**GIVEN EXERCISE**
From the text on global carbon emissions below, list every fuel it names as being extracted out of the ground.

**SOURCE DOCUMENT**
Links in the chain: Global carbon emissions and consumption
It is difficult to measure accurately each nation's contribution of carbon dioxide to the Earth's atmosphere. Carbon is extracted out of the ground as coal, gas, and oil, and these fuels are often exported to other countries where they are burned to generate the energy that is used to make products. In turn, these products may be traded to still other countries where they are consumed. A team led by Carnegie's Steven Davis, and including Ken Caldeira, tracked and quantified this supply chain of global carbon dioxide emissions. Their work will be published online by Proceedings of the National Academy of Sciences during the week of October 17.
Traditionally, the carbon dioxide emitted by burning fossil fuels is attributed to the country where the fuels were burned. But until now, there has not yet been a full accounting of emissions taking into consideration the entire supply chain, from where fuels originate all the way to where products made using the fuels are ultimately consumed.

**GIVEN MATERIAL**
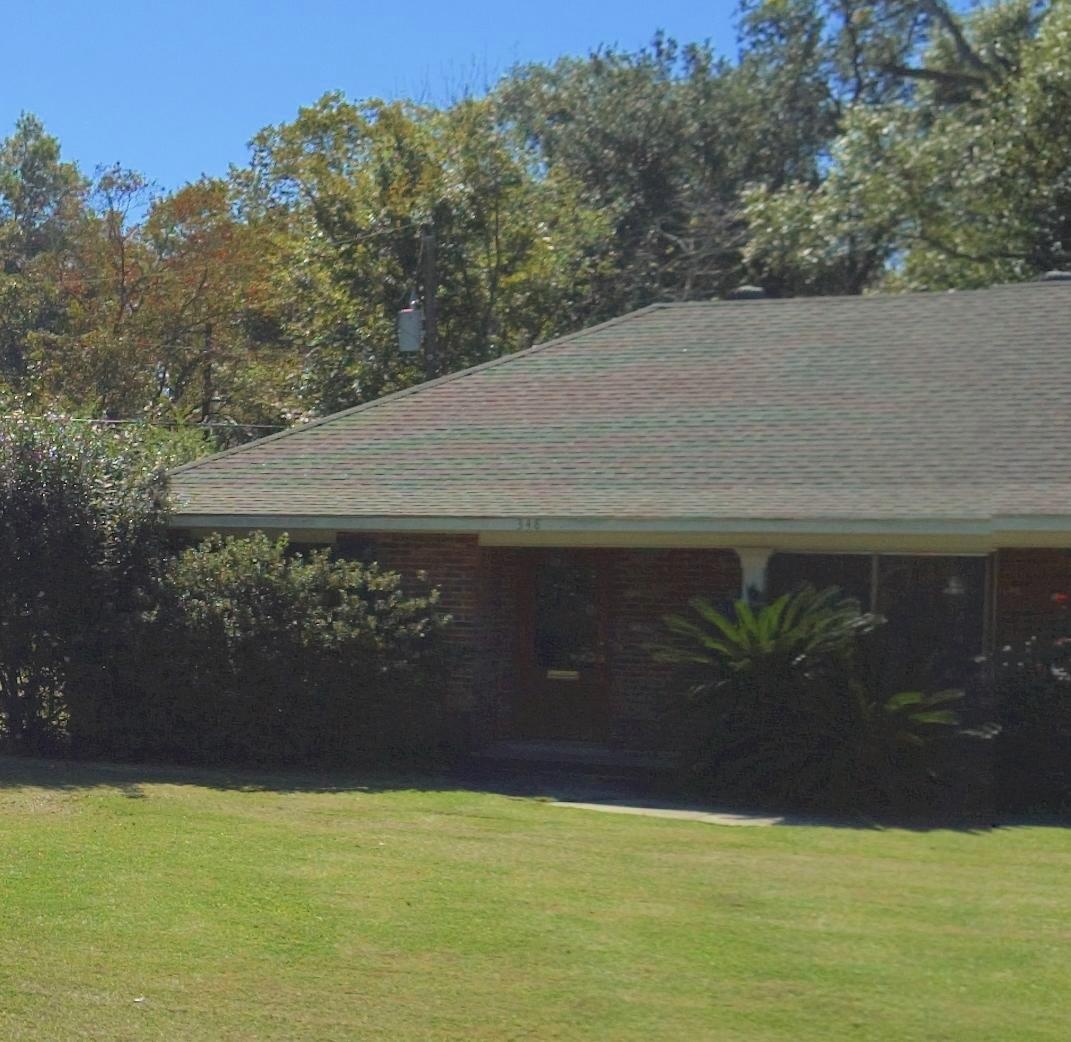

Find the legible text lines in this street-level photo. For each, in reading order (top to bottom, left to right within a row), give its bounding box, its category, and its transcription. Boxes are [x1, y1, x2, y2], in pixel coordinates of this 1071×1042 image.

[514, 516, 542, 532] StreetNumber: 348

**FULL OUTPUT**
coal, gas, oil